Thinking Differently About Storage for Unstructured Data

If you ask the internet what the main types of storage are, you’ll get a technically factual answer that completely misses how businesses consume storage, especially when it comes to dealing with unstructured storage needs.

The textbook answer goes something like:

“There are three types of storage where unstructured data can sit – Block, File, and Object.”

Whilst this technically is correct, the problem we have is that it’s a technical storage classifications. These are designed by engineers for engineers. The classification doesn’t reflect how organisations actually think about, budget for, or consume storage in the real world.

Storage as a Commodity: The Coffee Analogy

If storage is a commodity then we can assume that its base level of functionality is simply to act as a medium to store data without corruption.

That’s it.

Everything else about storage “the commodity” is a variation of quality, performance, and how you pay for it.

Now think about coffee.

Its base functionality is to provide a way to transport flavour and caffeine to the end user. And the price varies depending on the quality of the flavour, the way it is produced, and the delivery experience.

Let’s compare factory produced instant coffee that you pour boiling water on yourself, versus boutique hand-roasted beans crafted by an experienced barista. Both deliver caffeine. Both technically “work.” But the quality and experience are what impacts the price.

This same logic applies to storage. If the underlying commodity’s job is to store data without corruption, then price variability comes down to performance characteristics, latency requirements, and the commercial consumption model.

Just like coffee, you can get cheap storage that technically works but at the expense of performance, latency or both. Or you can pay premium prices for storage that delivers blistering performance, super low latency, and a white-glove service to your business.
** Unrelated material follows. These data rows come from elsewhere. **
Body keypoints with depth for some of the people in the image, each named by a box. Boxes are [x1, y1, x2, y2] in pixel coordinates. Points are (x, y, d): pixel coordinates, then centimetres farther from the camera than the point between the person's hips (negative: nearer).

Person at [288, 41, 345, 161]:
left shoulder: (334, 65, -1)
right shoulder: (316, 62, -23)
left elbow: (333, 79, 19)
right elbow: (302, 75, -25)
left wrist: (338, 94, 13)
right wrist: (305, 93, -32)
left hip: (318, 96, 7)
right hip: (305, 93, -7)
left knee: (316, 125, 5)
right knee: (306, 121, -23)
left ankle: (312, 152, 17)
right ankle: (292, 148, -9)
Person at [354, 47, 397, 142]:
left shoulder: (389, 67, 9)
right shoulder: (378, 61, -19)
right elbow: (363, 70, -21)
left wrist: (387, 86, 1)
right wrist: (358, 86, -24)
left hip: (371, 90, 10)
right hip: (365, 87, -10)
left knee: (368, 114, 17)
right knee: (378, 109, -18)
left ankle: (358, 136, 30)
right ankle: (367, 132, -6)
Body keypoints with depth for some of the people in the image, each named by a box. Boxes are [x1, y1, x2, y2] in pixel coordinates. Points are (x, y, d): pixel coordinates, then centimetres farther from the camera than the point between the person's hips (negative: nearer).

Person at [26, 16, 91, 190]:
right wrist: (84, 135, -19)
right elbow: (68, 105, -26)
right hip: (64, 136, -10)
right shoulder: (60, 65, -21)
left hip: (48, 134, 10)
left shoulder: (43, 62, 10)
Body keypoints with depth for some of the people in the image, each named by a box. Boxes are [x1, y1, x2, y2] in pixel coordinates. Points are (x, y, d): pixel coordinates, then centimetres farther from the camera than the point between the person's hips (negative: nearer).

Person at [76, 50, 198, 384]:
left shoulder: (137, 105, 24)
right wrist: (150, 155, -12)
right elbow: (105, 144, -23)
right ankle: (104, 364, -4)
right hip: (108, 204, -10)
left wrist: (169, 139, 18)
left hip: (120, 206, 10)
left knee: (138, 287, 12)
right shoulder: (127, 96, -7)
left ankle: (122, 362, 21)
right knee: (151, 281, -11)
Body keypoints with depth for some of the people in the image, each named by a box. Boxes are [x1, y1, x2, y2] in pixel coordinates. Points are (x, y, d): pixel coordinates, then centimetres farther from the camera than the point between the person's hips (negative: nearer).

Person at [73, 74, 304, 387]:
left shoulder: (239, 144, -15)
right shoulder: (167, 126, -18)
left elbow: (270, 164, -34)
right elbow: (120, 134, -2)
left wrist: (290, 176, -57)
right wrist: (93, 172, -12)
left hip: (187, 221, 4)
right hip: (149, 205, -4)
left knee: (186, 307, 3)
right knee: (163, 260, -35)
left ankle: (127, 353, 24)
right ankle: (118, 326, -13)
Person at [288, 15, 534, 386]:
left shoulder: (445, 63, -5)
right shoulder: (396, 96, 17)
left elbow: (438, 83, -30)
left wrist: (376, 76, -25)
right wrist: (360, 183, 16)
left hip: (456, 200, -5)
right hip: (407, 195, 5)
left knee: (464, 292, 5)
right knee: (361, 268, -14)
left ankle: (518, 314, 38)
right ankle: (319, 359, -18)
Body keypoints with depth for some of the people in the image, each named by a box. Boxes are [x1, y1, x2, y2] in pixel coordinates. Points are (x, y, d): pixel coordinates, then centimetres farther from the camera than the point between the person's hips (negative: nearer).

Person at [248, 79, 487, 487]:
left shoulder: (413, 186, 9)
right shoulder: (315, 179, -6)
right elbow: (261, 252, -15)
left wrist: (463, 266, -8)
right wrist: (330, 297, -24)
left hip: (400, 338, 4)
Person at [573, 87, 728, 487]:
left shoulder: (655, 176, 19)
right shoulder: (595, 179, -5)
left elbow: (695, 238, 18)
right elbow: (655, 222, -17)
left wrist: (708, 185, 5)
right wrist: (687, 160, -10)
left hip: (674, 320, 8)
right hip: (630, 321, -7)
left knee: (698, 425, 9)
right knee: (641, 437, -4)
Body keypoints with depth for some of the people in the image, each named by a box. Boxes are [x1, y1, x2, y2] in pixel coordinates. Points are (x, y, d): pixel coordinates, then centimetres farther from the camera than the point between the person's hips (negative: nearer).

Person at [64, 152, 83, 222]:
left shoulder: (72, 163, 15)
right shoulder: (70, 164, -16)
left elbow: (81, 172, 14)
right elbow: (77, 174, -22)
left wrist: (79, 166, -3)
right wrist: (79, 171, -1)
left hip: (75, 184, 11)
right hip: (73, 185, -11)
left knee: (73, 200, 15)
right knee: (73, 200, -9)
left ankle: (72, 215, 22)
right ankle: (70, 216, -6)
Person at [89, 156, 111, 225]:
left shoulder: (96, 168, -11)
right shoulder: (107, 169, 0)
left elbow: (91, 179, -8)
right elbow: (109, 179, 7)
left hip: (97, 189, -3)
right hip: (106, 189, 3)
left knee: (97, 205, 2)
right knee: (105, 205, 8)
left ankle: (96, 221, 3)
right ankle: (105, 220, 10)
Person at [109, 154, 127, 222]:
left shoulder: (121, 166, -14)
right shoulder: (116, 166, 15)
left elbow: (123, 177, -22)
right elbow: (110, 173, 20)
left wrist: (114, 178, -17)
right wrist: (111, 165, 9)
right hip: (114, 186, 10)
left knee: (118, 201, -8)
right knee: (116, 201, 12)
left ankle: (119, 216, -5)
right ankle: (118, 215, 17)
Storage as a Cost Centre: The Business Reality

This is where storage classifications don’t align with the way businesses buy stuff.

If a CFO looks at storage, they don’t see “block versus file versus object.” They see a cost centre. They see budget line items that need to be coded to a department, project or customer.

Storage vendors build their go-to-market strategy around this way of working. They are selling the commodity.

Storage is sold as capacity on day one – either as a large capital expenditure (CapEx) or as a recurring operational expense (OpEx) that amortises over the asset’s lifespan. The vendor’s job is to sell you more capacity, regardless of whether you actually need it or are using what you already have effectively.

But there’s a fundamental misalignment at play.

Storage vendors succeed when you consume more storage. But your business succeeds when you extract maximum value from the data that resides on the underlying storage..

Just like a boutique coffee vendor, they will sell you a barista served doppio-espresso (my personal favourite). They’ll sell you some of their beans to take home. They might even sell you some ground beans if you don’t have a grinder.

But they’re not going to sell you a cheap jar of a competitor’s instant coffee brand.

The same is true in storage.

A storage vendor will provide analytics and insights about your data usage, but only as a means to an end. The analytics are the means, and purchasing more of their storage is the end.

The Four Types of Storage That Matter to Business

Forget the technical categories of block, file, and object for a moment. From a business consumption perspective, there are four main types of storage where unstructured data actually lives

1. Filesystem Storage

This is where most of your active unstructured data lives. It might be referred to as network attached storage (NAS), file servers or shared drives. Users have immediate access by browsing familiar folder structures. Everyone understands it, most applications expect it, and it’s where active work gets done.

We dive deeper into the performance, latency and consumption models of filesystems in this post

2. Object Storage

This is the equivalent of a warehouse for your data. Object storage is great at scale and access by API. It’s perfect for tightly integrated applications (the easiest example is a webserver), backups, and content that needs to be accessed by systems rather than humans browsing through folders.

The main technical difference between object storage and a filesystem is latency of access. Unlike a filesystem, its job is to get data there “eventually” (applications are happy to wait a few hundred milliseconds, end users may not)

Read more about Object storage in this post.

3. Platform Storage

Think OneDrive, Box.com of LucidLink. There are lots of SaaS platform where data storage is part of a convenient monthly payment service delivery. You’re not buying storage directly – you’re paying for the platform capability.

And as part of the contract you have with the platform, they provide the base functionality of keeping your data safe, and then you’ll get different levels of performance, latency and availability.

4. Archive Storage

This is a storage class that could be considered part Object, part Platform. Archive platforms are designed to store data that needs to be kept but is rarely accessed.

An archive system is often a complete solution an organisation purchases. Some consist of a filesystem, some form of proprietary tape storage (that is occasionally accessed using the object protocol), but wrapped in a license agreement that makes it feel like Platform Storage.

For more information about Archive storage, read here.

Why This Framework Actually Matters

Understanding these four categories helps organisations make better decisions about where your data should live and how much you should pay for it.

The real opportunity isn’t in optimising storage types independently, it’s understanding the data flows between these classes in the data lifecycle.

Most organisations treat the storage types as silos by their technical classifications, both from an IT department’s perspective but also from a CFO and budgeting perspective.

The problem with this is that future spending follows the same pattern. As more data gets created in one type of storage, a business will approach their friendly vendor and ask for more.

Companies that think about their data rather than storage are optimising based on the business business value that their data can create.

They can break free from the trap of continually (and blindly) purchasing technology.